• **Text segment**
The boards rely on two major inputs or “summaries.” One is a direct expansion of the summarized data. The other is the final calibrated summary.
Regional Estimates. After the national estimate for each expenditure item is set, board members set regional-level estimates for the five farm production regions. These regional estimates are constrained to sum up to the National Expenditures Estimates.
State Estimates. The board members then set state-level estimates that sum up to the regional expenditures estimates. Thus, in a cascading effect, the board conducts several reviews to ensure that the totals estimated in the ARMS estimation process are consistent with official production estimates, and that regional and state estimates are consistent with the national totals and are additive.
Other Estimates. Other values are estimated directly, including the level of aggregate expenditures by item within each size class of gross farm revenue, and within each major type of farm enterprise and fuel subcomponent expenditures (diesel, gas, liquid propane gas, and other fuels).

• **Information given**
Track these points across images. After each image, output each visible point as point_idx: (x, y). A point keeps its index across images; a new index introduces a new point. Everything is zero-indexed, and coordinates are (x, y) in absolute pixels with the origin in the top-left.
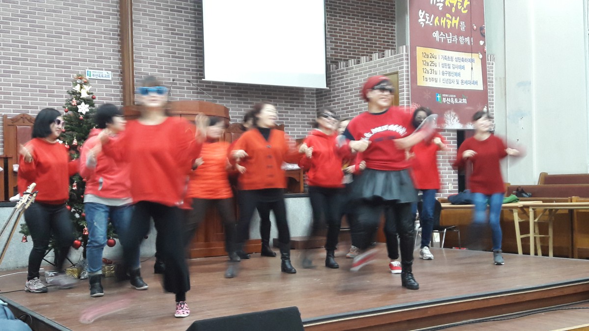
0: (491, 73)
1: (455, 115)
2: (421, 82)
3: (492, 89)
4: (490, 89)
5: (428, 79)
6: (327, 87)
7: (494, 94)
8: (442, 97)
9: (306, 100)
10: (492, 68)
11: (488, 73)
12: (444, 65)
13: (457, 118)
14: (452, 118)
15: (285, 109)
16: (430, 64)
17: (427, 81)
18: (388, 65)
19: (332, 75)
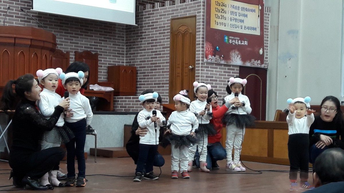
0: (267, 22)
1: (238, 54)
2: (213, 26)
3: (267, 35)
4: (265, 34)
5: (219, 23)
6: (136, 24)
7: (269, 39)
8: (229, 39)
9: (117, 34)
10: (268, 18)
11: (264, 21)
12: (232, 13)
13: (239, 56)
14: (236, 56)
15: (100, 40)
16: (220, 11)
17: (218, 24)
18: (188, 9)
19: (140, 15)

---

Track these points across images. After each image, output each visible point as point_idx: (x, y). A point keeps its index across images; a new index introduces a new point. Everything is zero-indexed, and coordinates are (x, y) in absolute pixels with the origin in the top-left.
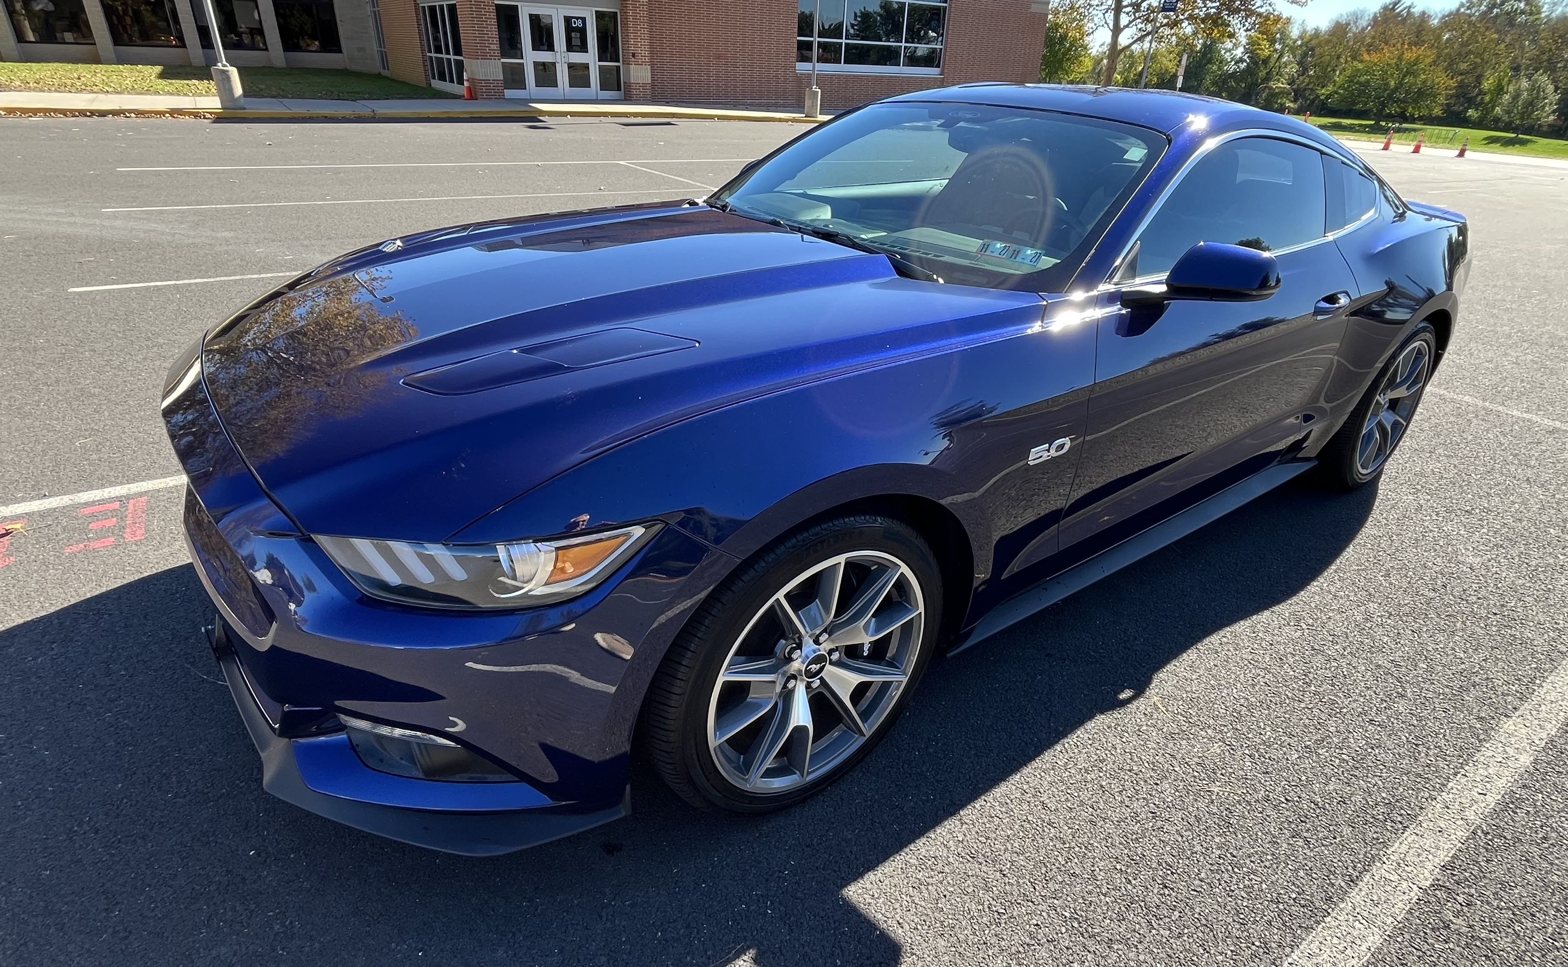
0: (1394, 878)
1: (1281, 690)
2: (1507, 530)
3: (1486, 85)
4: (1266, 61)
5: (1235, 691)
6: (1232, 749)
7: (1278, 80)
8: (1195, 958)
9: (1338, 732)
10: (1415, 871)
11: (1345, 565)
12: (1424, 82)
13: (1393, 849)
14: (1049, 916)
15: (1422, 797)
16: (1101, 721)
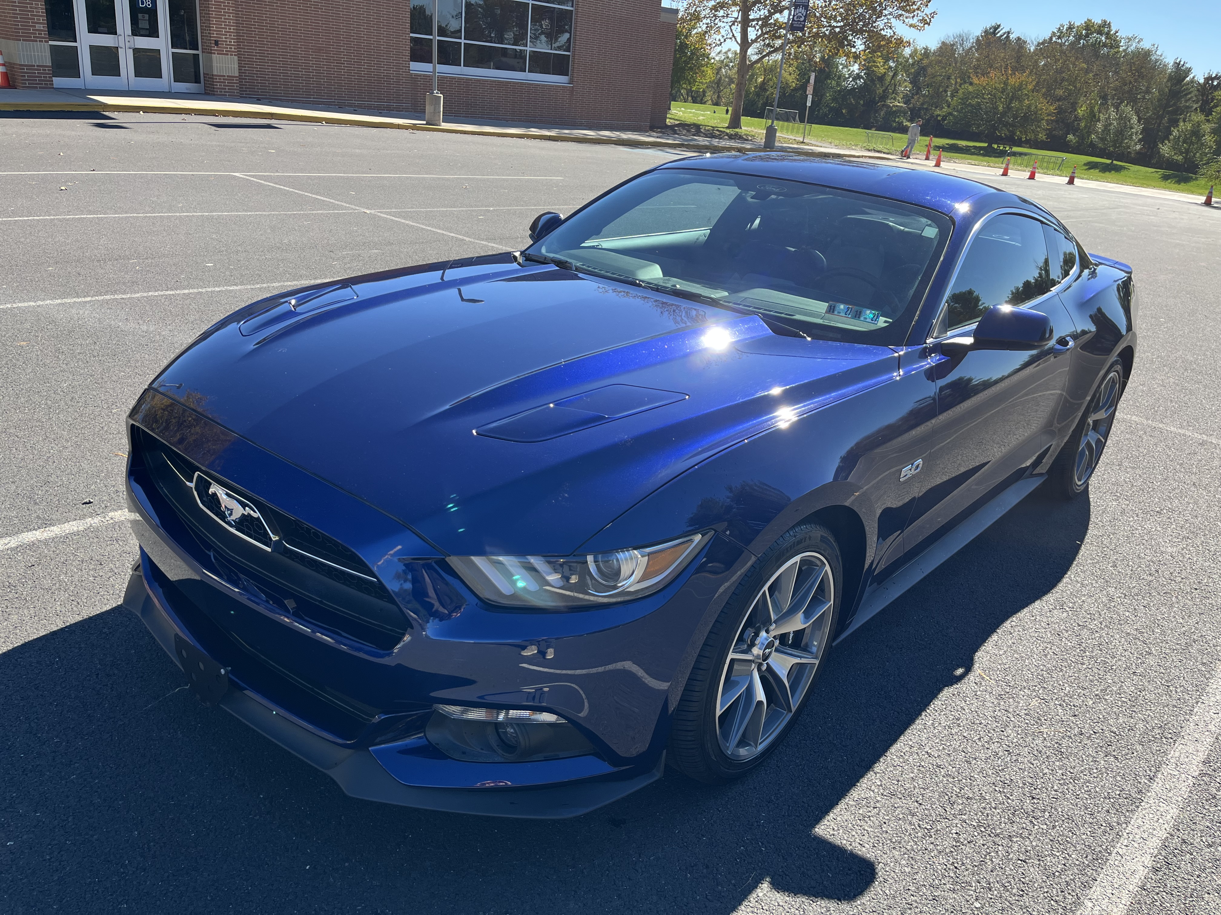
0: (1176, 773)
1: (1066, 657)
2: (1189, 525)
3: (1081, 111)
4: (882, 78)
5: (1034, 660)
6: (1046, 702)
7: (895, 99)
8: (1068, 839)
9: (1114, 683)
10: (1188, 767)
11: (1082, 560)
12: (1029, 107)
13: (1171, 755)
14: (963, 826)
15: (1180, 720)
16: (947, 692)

• **What to work on**
1 - Answer these from the passage on farm expenditure estimates:
(a) For how many farm production regions do board members set regional-level estimates?
(b) What must the state-level estimates sum up to?
(c) Which fuel subcomponent expenditures are named?
2 - Reproduce the passage on farm expenditure estimates word for word, between "The boards rely" and "National Expenditures Estimates.", inclusive.

• **Answers for this exercise**
1 -
(a) Five.
(b) The regional expenditures estimates.
(c) Diesel, gas, liquid propane gas, and other fuels.

2 -
The boards rely on two major inputs or “summaries.” One is a direct expansion of the summarized data. The other is the final calibrated summary.
Regional Estimates. After the national estimate for each expenditure item is set, board members set regional-level estimates for the five farm production regions. These regional estimates are constrained to sum up to the National Expenditures Estimates.